Holding anti-Trump and Black Lives Matter signs, people joined at the corner to protest and chant, with a popular chant being “Stop Trump’s hate, America’s already great.” Cameron Mason (C’18), the president of Sewanee’s College Democrats, who participated in the protest, said, “I’m glad to have seen so many of my peers, and that they find Trump’s demeaning rhetoric unacceptable for the office of President–as many Americans do.”

The protest included students from both the college and the School of Theology. “I am continually inspired by our students who confront the wrong that is in the world with power and love,” said Forbes Mann (C’10) (T’19). In total, there were around 60 people protesting the Trump Train and around 15 individuals in the Train itself.

The College Republicans also responded to Trump’s recent activity. In a meeting on October 23, the College Republicans decided by what President Pierre DuBois (C’17) referred to as “an overwhelming majority” not to endorse Donald Trump as the Republican nominee. DuBois said in a statement to The Purple that “There are members of our group who stil support him, but we as a group overall believe he is not fit to hold the office of the President of the United States.

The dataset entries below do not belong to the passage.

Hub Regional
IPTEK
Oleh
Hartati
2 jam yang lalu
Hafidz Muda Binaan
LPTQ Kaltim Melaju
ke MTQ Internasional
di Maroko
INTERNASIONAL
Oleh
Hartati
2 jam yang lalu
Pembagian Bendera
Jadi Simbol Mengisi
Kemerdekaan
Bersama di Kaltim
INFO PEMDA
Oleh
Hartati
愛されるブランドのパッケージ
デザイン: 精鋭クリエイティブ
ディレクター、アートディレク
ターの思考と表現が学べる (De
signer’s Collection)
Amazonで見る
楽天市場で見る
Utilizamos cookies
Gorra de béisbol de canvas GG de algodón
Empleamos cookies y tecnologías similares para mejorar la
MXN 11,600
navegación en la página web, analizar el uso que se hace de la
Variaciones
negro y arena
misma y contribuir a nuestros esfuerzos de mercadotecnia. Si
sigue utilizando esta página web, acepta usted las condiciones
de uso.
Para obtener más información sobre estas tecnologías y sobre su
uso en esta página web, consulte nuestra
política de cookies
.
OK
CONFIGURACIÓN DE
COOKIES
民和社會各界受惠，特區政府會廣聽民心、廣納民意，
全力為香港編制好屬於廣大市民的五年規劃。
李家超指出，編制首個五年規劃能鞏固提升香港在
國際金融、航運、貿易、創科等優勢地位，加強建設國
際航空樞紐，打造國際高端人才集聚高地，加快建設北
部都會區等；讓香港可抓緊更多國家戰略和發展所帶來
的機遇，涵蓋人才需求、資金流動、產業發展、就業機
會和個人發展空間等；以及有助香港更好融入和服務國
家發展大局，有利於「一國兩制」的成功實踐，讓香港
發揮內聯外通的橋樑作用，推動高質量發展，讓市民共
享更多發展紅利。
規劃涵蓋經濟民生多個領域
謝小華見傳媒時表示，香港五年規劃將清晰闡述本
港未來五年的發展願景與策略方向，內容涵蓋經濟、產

It is our belief that the American people have been given two less-than-desireable options and we do not feel either is fit to be President.”

Over the last few weeks, Donald Trump has made what major political commentators have noted are many missteps, including calling Hillary Clinton a “nasty woman,” calling illegal immigrants from Mexico “bad hombres,” and having difficulty responding to a leaked tape revealing his disrespectful treatment of women. These events have popped the “Sewanee bubble” and brought the presidential race to the forefront of thoughts in Sewanee.

CORRECTION (10/25/16): In the original publication of this article, the reporter stated, “As a Posse Scholar, Newman organized the rally with the Community Engagement House, the Bairnwick Women’s Center (The Wick), Hispanic Organization for Latino Awareness, African American Alliance, and Gamma Sigma Phi into protesting the Trump Train on the corner of University and 41-A.”

The organizations involved did not use their funding or resources in an official capacity for the demonstration.